(DATA TO EXAMINE Opens)

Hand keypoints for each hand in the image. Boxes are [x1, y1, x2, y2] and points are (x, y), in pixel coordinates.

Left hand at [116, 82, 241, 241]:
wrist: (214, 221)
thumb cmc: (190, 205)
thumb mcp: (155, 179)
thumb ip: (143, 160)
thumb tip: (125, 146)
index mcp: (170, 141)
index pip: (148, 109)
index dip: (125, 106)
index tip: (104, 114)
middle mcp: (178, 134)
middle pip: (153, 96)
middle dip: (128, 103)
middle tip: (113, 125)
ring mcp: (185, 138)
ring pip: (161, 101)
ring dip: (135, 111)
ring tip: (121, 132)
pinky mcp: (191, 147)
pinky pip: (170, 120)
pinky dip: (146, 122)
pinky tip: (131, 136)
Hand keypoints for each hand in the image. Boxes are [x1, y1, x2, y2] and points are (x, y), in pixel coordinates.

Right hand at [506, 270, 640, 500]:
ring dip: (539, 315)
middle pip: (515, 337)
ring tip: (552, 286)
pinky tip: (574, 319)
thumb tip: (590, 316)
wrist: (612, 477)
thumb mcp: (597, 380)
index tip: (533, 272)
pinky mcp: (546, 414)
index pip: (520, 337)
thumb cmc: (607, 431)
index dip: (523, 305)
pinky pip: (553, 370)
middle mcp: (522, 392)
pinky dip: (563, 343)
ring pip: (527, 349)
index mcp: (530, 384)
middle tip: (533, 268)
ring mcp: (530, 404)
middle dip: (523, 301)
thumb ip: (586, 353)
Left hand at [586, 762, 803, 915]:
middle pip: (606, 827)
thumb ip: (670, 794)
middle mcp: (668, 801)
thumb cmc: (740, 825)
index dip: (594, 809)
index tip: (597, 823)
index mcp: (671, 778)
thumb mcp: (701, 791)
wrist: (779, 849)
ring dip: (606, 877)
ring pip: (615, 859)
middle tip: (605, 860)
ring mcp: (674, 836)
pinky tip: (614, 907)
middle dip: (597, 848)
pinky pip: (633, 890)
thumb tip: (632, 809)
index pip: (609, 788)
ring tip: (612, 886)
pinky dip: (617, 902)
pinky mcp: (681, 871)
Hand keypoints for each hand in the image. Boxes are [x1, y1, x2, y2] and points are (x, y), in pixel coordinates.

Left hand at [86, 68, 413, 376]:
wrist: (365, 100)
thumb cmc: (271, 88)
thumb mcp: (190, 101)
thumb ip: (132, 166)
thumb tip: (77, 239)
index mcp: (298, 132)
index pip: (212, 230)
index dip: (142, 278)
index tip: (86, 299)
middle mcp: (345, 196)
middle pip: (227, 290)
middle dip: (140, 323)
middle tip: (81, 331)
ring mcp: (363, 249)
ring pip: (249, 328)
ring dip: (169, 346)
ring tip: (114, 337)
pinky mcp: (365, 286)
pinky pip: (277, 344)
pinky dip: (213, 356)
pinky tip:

(DATA TO EXAMINE Closes)

## [WORK TASK]
Output the records exactly.

## [TASK ANSWER]
Hand keypoints for each hand in the image. Boxes are [x1, y1, x2, y2] and points are (x, y), in pixel coordinates.

Left hand at [116, 82, 241, 241]:
wrist: (214, 221)
thumb cmc: (190, 205)
thumb mcp: (155, 179)
thumb ip: (143, 160)
thumb tip: (125, 146)
index mcp: (170, 141)
index pip: (148, 109)
index dip: (125, 106)
index tip: (104, 114)
middle mcp: (178, 134)
middle pip: (153, 96)
middle dip: (128, 103)
middle tip: (113, 125)
ring mcp: (185, 138)
ring pip: (161, 101)
ring dip: (135, 111)
ring tip: (121, 132)
pinky mcp: (191, 147)
pinky pip: (170, 120)
pinky dip: (146, 122)
pinky tip: (131, 136)
Hand keypoints for each hand in the image. Boxes are [x1, y1, x2, y2] and points are (x, y), in pixel coordinates.

Right hand at [506, 270, 640, 500]:
ring dip: (539, 315)
middle pip: (515, 337)
ring tip: (552, 286)
pinky tip: (574, 319)
thumb tip: (590, 316)
wrist: (612, 477)
thumb mcp: (597, 380)
index tip: (533, 272)
pinky mcp: (546, 414)
index pip: (520, 337)
thumb cmc: (607, 431)
index dip: (523, 305)
pinky pip: (553, 370)
middle mcp: (522, 392)
pinky dip: (563, 343)
ring pip: (527, 349)
index mcp: (530, 384)
middle tip: (533, 268)
ring mcp: (530, 404)
middle dip: (523, 301)
thumb ip: (586, 353)
Left hand at [586, 762, 803, 915]:
middle pip: (606, 827)
thumb ip: (670, 794)
middle mcp: (668, 801)
thumb cmc: (740, 825)
index dip: (594, 809)
index tip: (597, 823)
index mcp: (671, 778)
thumb mcp: (701, 791)
wrist: (779, 849)
ring dip: (606, 877)
ring pip: (615, 859)
middle tip: (605, 860)
ring mcp: (674, 836)
pinky tip: (614, 907)
middle dip: (597, 848)
pinky pip: (633, 890)
thumb tip: (632, 809)
index pip: (609, 788)
ring tip: (612, 886)
pinky dip: (617, 902)
pinky mcp: (681, 871)
Hand keypoints for each hand in the image. Boxes are [x1, y1, x2, y2] and points are (x, y), in pixel coordinates.

Left hand at [86, 68, 413, 376]:
wrist: (365, 100)
thumb cmc: (271, 88)
thumb mcp: (190, 101)
thumb ip: (132, 166)
thumb tip: (77, 239)
index mcp: (298, 132)
index pip: (212, 230)
index dip: (142, 278)
index tip: (86, 299)
middle mcp: (345, 196)
middle pip: (227, 290)
middle dip: (140, 323)
middle tip: (81, 331)
ring mcp: (363, 249)
ring pip: (249, 328)
ring dip: (169, 346)
ring tip: (114, 337)
pinky mcp: (365, 286)
pinky pip: (277, 344)
pinky dip: (213, 356)
pinky tip:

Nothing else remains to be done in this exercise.